• _Assignment 1_
In the Bruner v. Grand Trunk Western Railway case record, on what date was rehearing denied?
• _Assignment 2_
Reproduce the Bruner v. Grand Trunk Western Railway case record word for word, starting with "Rehearing denied May" and going on through "of the court.".
• _Assignment 3_
Carry the Bruner v. Grand Trunk Western Railway case record forward from its last line.

• _Extract_
|---|
Case Name: Sam Bruner, Appellee, v. Grand Trunk Western Railway Company, Appellant
Court: Illinois Appellate Court
Jurisdiction: Illinois
Decision Date: 1925-04-29
Citations: 236 Ill. App. 541
Docket Number: Gen. No. 29,379
Parties: Sam Bruner, Appellee, v. Grand Trunk Western Railway Company, Appellant.
Judges: 
Reporter: Illinois Appellate Court Reports
Volume: 236
Pages: 541–549

Head Matter:
Sam Bruner, Appellee, v. Grand Trunk Western Railway Company, Appellant.
Gen. No. 29,379.
Opinion filed April 29, 1925.
Rehearing denied May 13, 1925.
Kretzikger, Kretzikger & Smith, for appellant.
H. 0. Lust and Haddock, Jaffe & Greek, for appellee.

Opinion:
Mr. Justice Taylor
delivered the opinion of the court.
|---|
• _Exercise data_
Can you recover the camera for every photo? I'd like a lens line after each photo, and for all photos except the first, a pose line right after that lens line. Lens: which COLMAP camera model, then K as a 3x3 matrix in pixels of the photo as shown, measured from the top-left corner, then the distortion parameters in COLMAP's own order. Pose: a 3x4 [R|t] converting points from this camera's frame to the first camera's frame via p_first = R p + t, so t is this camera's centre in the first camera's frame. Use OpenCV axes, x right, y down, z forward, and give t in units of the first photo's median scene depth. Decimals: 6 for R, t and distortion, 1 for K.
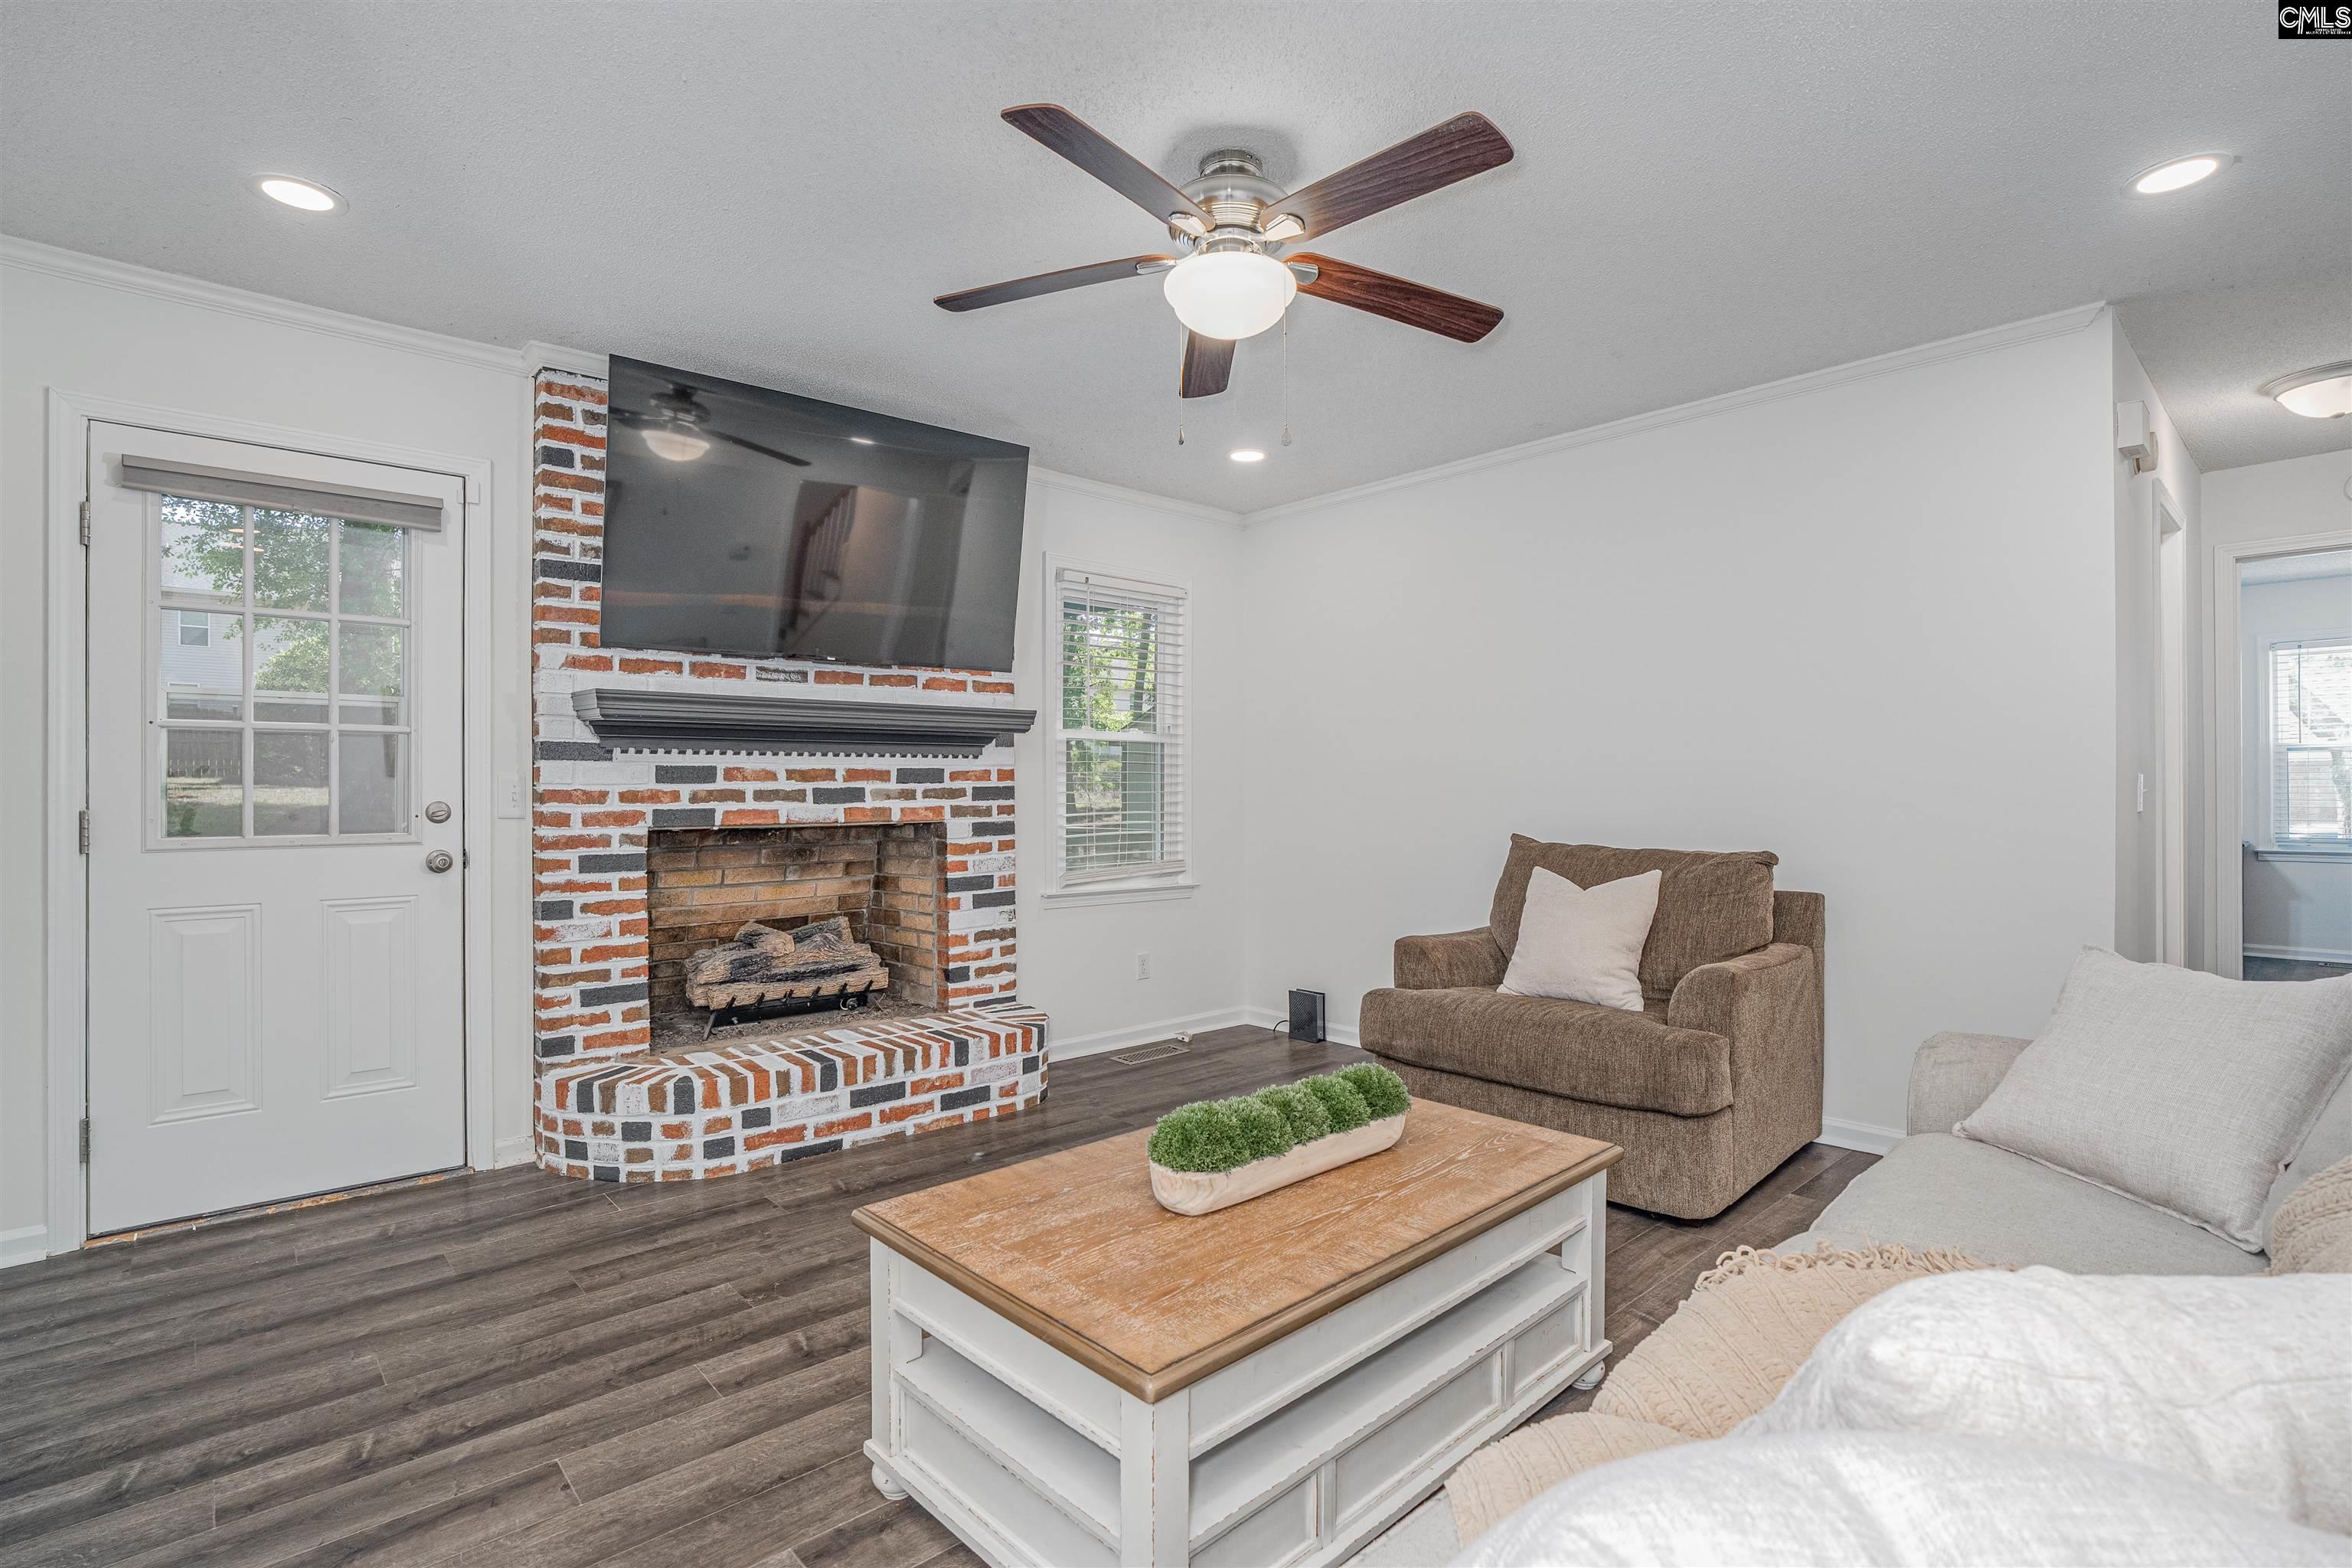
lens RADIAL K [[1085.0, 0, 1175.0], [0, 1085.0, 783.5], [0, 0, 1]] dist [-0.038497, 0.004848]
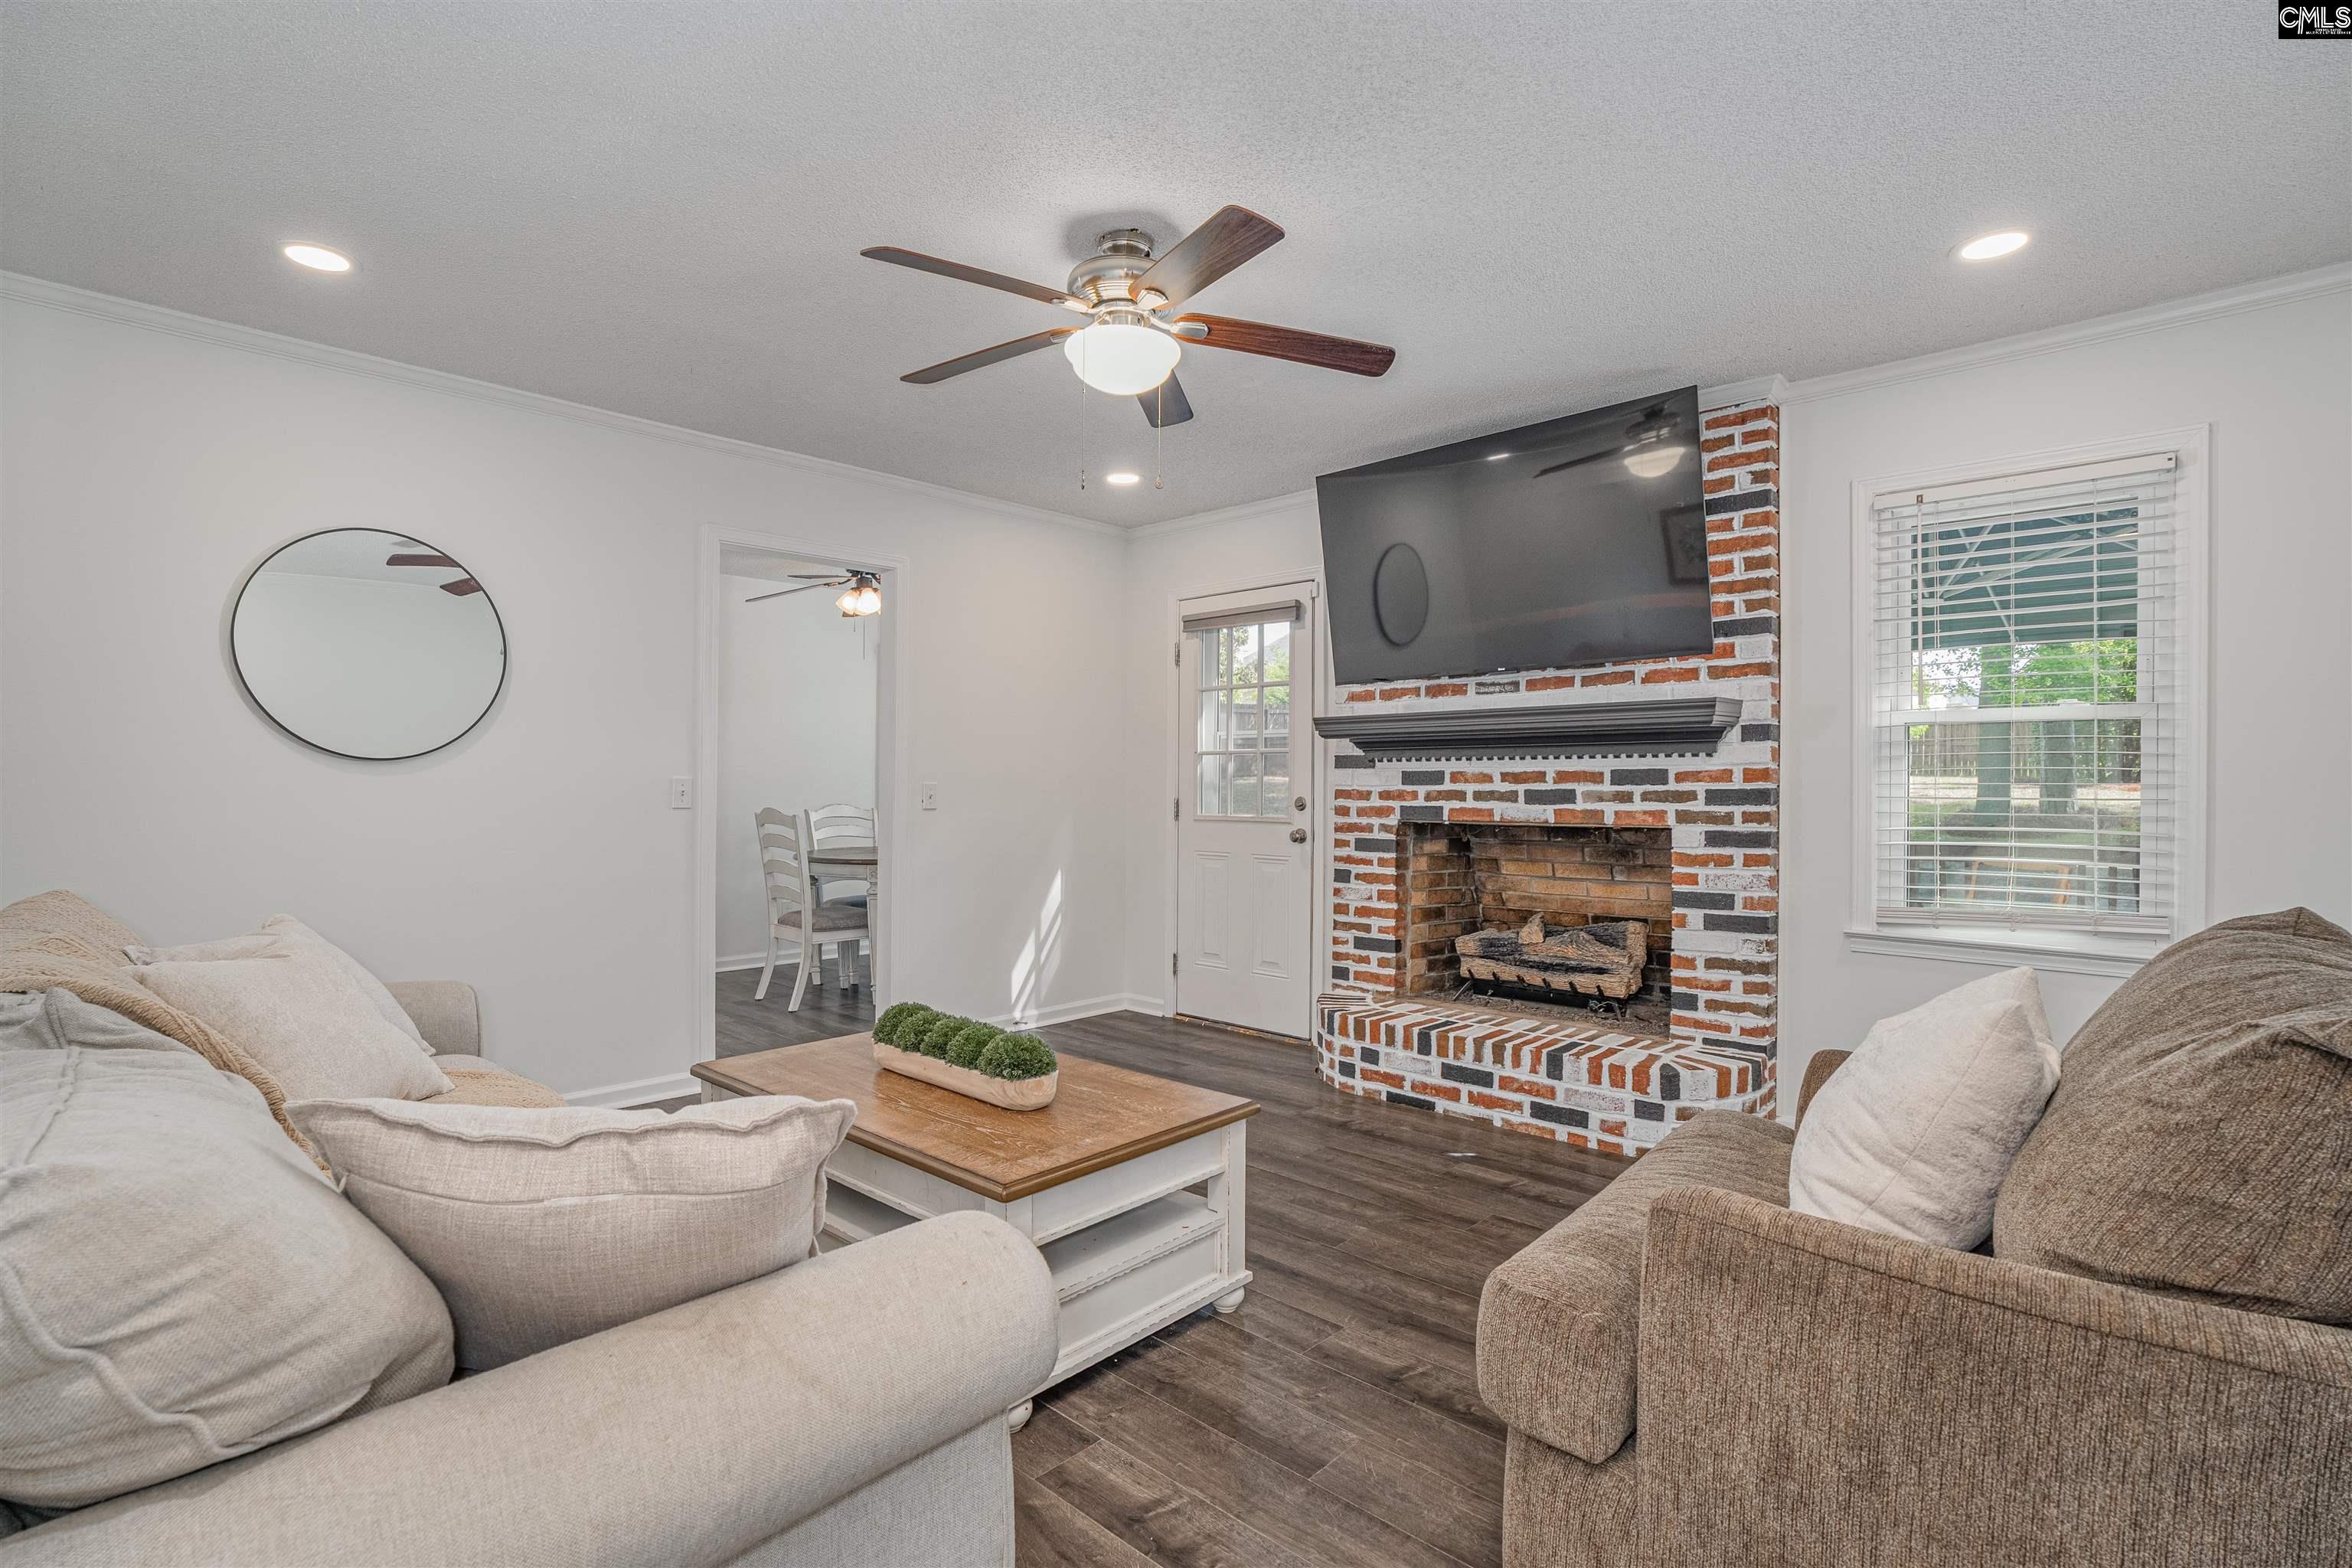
|---|
• _Task response 1_
May 13, 1925.

• _Task response 2_
Rehearing denied May 13, 1925.
Kretzikger, Kretzikger & Smith, for appellant.
H. 0. Lust and Haddock, Jaffe & Greek, for appellee.

Opinion:
Mr. Justice Taylor
delivered the opinion of the court.

• _Task response 3_
On October 31, 1921, the plaintiff, Sam Bruner, brought suit, in a fourth-class case, in the municipal court of Chicago against the defendant, Grand Trunk Western Railway Company, and against the St. Paul & Sault Ste. Marie Railway Company (hereinafter called the Soo Line) for damages to a shipment of apples from Gooding, Michigan. There was a trial before the court, without a jury, and finding and judgment for the plaintiff and against the defendant, Grand Trunk Western Railway Company, in the sum of $480.85. This appeal is therefrom.
At the trial but two witnesses were called: the plaintiff, and one Susman. No evidence was introduced by the defendants. At the close of the evidence, on motion of the defendant, the Soo Line, there was a finding and judgment in its favor.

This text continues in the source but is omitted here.